If you’re already a birder, you probably don’t need to buy anything special to start sketching. Warnick’s first kit consisted of a notebook, a pencil, and binoculars. She’s since added a few other items that help make her excursions more comfortable:
Warnick lets the avian world unfold in front her. “Observing personality, what keeps the bird busy, its interaction with its neighbors, and its idiosyncrasies make up the joys of field sketching,” she says.
She does, however, advise learning about bird anatomy before trying to draw one. “Studying feet, feather tracts, and wing structure will help you understand what you're seeing. It can be discouraging to try and draw when you don't even know what makes a bird a bird,” she notes.
For instance, Warnick curates a Pinterest collection of images that covers everything from eyes to wings. She then spends 10 minutes each day working on rendering a specific part, simply to refine her skills. She also recommends The Laws Guide to Drawing Birds, which she references frequently.
“I often sketch alone since sketching can be time consuming and unpredictable. I also find it meditative and easier to be quiet and observant,” Warnick says. But be prepared to be interrupted in the field and have people asking questions about your work. “Sometimes the spots that seem perfect and most accessible tend to be the busiest, “ she says. “If you’re shy about your sketches, then somewhere secluded is a better choice.”
But at times, company can be clutch, Warnick says. “Sketching with others motivates me to try harder. Also, with someone else, a ‘failed’ sketch tends to be funny rather than discouraging.”
Once you’re perched in the right place, at the right time, with the right supplies, it’s time to think strategy. "Working from big shapes to small shapes is a good rule of thumb to help break a complicated subject into baby steps," Warnick says. She suggests looking through your bins as you imagine tracing over the view of the bird with your pencil. Start with two circles: a head and a proportionate body. Then move onto the tail, bill, and the edges of the wings to show length and countour. If the bird is being cooperative, you can dig into the biggest feather groupings, including coverts, secondaries, primaries, and face plumes.
Use your observation time to cement the bird’s details rather than trying to finish it all while it’s in one place. Basic postures and colors are important, Warnick says, as are quick gestural sketches that capture the personality of the subject. “It’s easier to draw from memory than from going back and forth with the optics,” she notes. If the birds are missing in action, stay put and draw the surrounding plants and environment.

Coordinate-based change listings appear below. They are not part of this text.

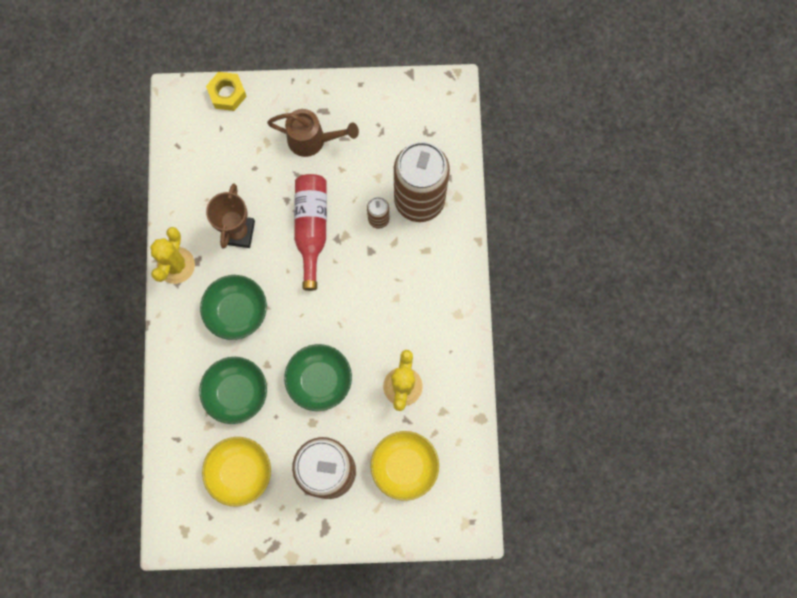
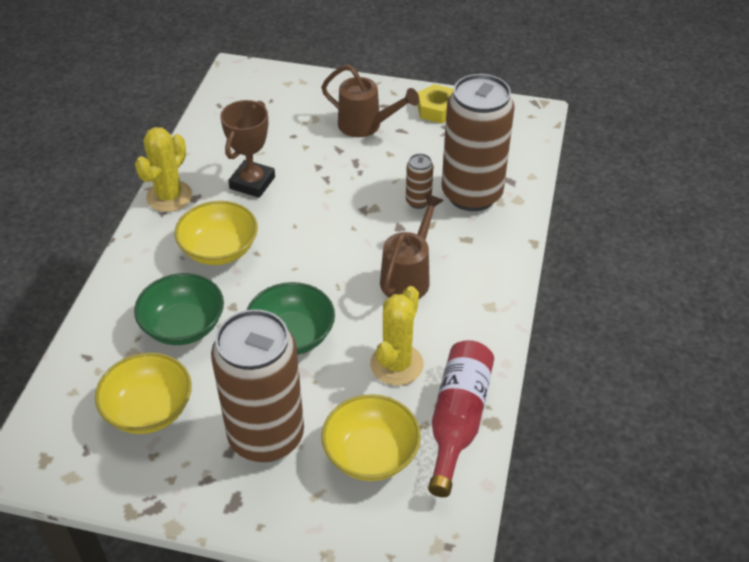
camera: 15 degrees right, 30 degrees down
(227, 94) = (289, 77): yellow nut -> yellow nut (437, 109)
(237, 311) = (219, 250): green bowl -> yellow bowl
(311, 228) = (337, 195): red bottle -> red bottle (457, 420)
(390, 301) = (408, 277): none -> brown watering can

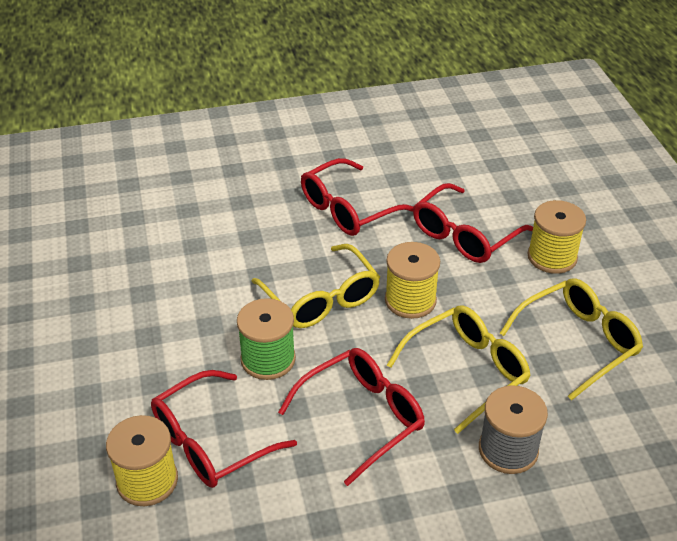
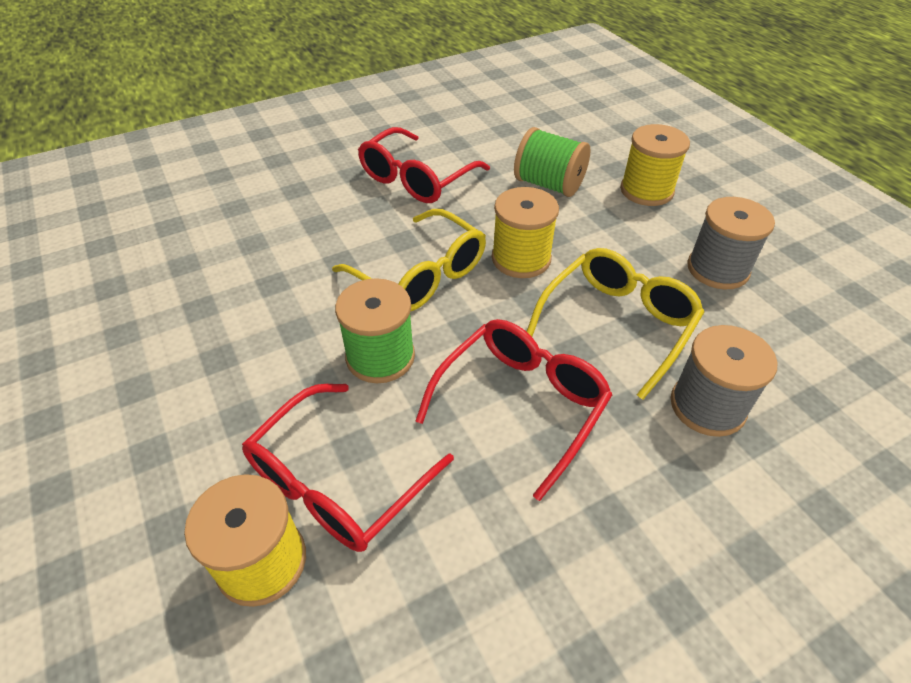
camera: 15 degrees left, 5 degrees up
(464, 235) = (549, 185): red glasses -> green spool
(578, 342) = (717, 269): yellow glasses -> grey spool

Short, frequent sketching sessions at a feeder or another accessible site can be as effective as a dedicated all-day excursion. Warnick recommends setting aside at least two hours for time to get acclimated to the conditions, decide on which birds to observe, and produce the sketches.
One of the most important lessons Warnick has learned is that a sketch is not the final product: It’s simply a form of notetaking. “For almost every painting I do, I use a combination of fieldwork, photographs, field guides, online resources, comparisons to similar species, and museum specimens. All these references are helpful, but sketching gives me the ability to find depictions that are true to life.” Even when her illustrations look terrible, Warnick says, they lead her to ask a lot of questions. That process allows her to get to know each species better.
So don’t be disappointed if you aren’t John James Audubon on your first stab—or even your hundreth. Warnick has been drawing most of her life as a hobby, but she’s still improving. “I thought I would pack up at the end of a long day with a stack of masterpieces under my arm,” she says. “That has yet to happen.”